ASSIGNED TASK –
Every line of the entries with the word "wire" in it should be shown.

DATA EXTRACTS START

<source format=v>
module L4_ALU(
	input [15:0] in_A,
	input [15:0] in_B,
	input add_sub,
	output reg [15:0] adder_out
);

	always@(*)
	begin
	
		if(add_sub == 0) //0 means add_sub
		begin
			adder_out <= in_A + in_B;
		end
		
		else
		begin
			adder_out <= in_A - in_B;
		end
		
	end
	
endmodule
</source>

DATA EXTRACTS END
DATA EXTRACTS START

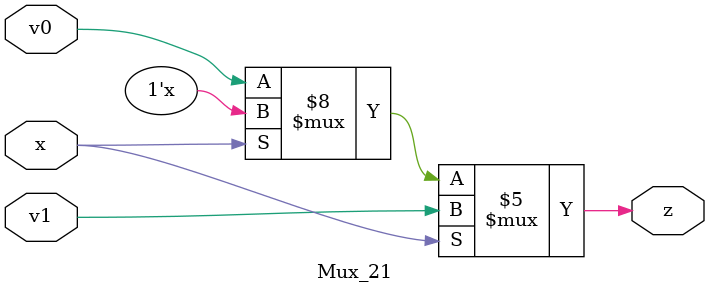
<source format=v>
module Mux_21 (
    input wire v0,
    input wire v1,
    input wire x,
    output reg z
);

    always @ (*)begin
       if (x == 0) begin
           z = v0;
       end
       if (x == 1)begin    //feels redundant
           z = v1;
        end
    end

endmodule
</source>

DATA EXTRACTS END
DATA EXTRACTS START

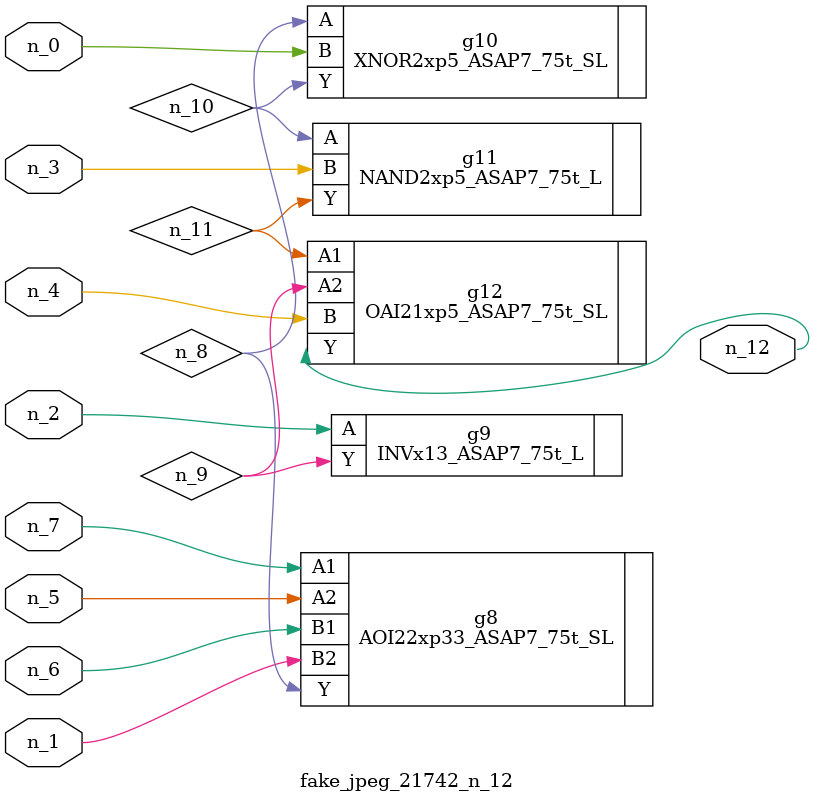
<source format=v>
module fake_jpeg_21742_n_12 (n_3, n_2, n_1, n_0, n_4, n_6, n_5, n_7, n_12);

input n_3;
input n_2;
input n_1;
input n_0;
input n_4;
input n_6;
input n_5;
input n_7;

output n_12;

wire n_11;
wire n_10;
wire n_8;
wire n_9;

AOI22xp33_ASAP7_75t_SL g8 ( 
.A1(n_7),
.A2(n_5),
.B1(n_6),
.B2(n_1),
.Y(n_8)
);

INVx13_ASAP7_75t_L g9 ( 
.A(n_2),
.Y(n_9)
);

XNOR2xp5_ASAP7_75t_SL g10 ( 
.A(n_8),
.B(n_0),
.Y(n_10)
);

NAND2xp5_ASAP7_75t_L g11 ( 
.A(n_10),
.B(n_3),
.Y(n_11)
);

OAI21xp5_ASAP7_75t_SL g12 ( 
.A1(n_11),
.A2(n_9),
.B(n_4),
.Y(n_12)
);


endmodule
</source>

DATA EXTRACTS END

EXERCISE RESPONSE –
    input wire v0,
    input wire v1,
    input wire x,
wire n_11;
wire n_10;
wire n_8;
wire n_9;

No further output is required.